Failing before returning the wrong data is good when someone is around to fix the failures. Not so good if it bricks the application without a fix even though the bad data would not have been important, such as e.g. file access times.

rbanffy · on Nov 21, 2022

When in doubt, fail safely. Always.

There is no way to be sure the date in question is or is not important. In that case, instead of giving someone a lifetime exposure to ionizing radiation, or pausing the respirator because the last time the person took a breath is in the distant future, it's better to crash right away so a person can figure out what to do.

account42 · on Nov 22, 2022

Only a Sith deals in absolutes.

The original post is about a game distribution client. You don't think that the approach for health/safty SW and entertainment SW can have different approaches to error handling?

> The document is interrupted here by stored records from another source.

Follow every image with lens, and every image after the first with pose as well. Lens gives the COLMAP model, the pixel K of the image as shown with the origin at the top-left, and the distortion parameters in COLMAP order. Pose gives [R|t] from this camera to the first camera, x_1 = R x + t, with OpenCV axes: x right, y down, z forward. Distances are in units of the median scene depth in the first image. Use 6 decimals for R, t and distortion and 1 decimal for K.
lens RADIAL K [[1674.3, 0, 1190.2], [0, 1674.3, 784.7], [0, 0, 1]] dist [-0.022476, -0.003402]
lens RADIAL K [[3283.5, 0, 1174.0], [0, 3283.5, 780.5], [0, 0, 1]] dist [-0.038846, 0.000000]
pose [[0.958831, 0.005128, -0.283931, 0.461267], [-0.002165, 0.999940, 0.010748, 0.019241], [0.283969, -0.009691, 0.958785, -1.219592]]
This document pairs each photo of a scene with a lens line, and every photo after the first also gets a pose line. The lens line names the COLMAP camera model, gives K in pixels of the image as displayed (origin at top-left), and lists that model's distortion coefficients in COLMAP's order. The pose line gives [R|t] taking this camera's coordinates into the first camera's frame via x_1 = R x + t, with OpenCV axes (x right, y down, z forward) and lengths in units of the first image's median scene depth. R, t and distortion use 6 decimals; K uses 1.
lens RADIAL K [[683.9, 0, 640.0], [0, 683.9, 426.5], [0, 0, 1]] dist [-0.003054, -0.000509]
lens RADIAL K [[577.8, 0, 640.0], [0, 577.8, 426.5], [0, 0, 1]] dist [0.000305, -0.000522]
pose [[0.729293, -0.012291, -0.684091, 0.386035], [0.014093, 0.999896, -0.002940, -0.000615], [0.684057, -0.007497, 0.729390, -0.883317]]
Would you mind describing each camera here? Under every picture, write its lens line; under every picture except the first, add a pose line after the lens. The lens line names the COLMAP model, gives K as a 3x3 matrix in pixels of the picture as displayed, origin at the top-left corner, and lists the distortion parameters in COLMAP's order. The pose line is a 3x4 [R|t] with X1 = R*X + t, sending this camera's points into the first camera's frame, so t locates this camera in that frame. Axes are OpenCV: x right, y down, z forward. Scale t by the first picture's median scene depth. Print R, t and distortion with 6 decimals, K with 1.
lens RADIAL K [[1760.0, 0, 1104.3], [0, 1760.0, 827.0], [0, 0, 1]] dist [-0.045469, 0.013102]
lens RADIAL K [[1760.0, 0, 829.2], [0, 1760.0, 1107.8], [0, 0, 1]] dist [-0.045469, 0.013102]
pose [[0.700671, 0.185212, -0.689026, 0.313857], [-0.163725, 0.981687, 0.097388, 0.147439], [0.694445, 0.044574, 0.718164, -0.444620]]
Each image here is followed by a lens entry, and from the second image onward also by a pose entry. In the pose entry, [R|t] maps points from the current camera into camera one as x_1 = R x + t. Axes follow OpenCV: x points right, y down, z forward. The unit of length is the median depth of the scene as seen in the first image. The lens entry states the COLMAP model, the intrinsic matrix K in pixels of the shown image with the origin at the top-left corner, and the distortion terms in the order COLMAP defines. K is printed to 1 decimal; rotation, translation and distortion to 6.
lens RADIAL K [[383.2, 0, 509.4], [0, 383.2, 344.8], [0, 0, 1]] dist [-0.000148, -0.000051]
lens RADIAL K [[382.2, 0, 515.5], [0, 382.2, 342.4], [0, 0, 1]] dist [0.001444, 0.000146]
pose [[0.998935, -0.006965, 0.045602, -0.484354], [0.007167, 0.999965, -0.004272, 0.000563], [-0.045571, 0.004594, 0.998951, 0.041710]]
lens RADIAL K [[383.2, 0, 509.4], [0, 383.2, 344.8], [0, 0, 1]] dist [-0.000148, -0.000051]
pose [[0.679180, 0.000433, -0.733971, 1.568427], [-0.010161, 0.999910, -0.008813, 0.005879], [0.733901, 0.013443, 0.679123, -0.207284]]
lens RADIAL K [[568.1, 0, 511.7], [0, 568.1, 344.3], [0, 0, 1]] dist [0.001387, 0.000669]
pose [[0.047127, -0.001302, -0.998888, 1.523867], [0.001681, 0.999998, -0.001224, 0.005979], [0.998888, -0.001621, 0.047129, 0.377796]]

Also remember that the latter class of software is usually abandoned after a short time so there will be noone around to fix the bug once a user runs into your fail-early check. So yes, pretty please don't fail early in release builds of single-player offline games and other SW with similar characteristics - currupting some state that *might* result in problems is much preferable to intentionally making the game unplayable.

Its also a matter of how you fail and how much. Surely you don't want your computer to BSOD if there is any application error so maybe there are other cases where you want to limit the scope of the error handling too. E.g. zeroing out the atime if it overflows could make sense. Failing the whole stat call likely causes more probblems than it prevents.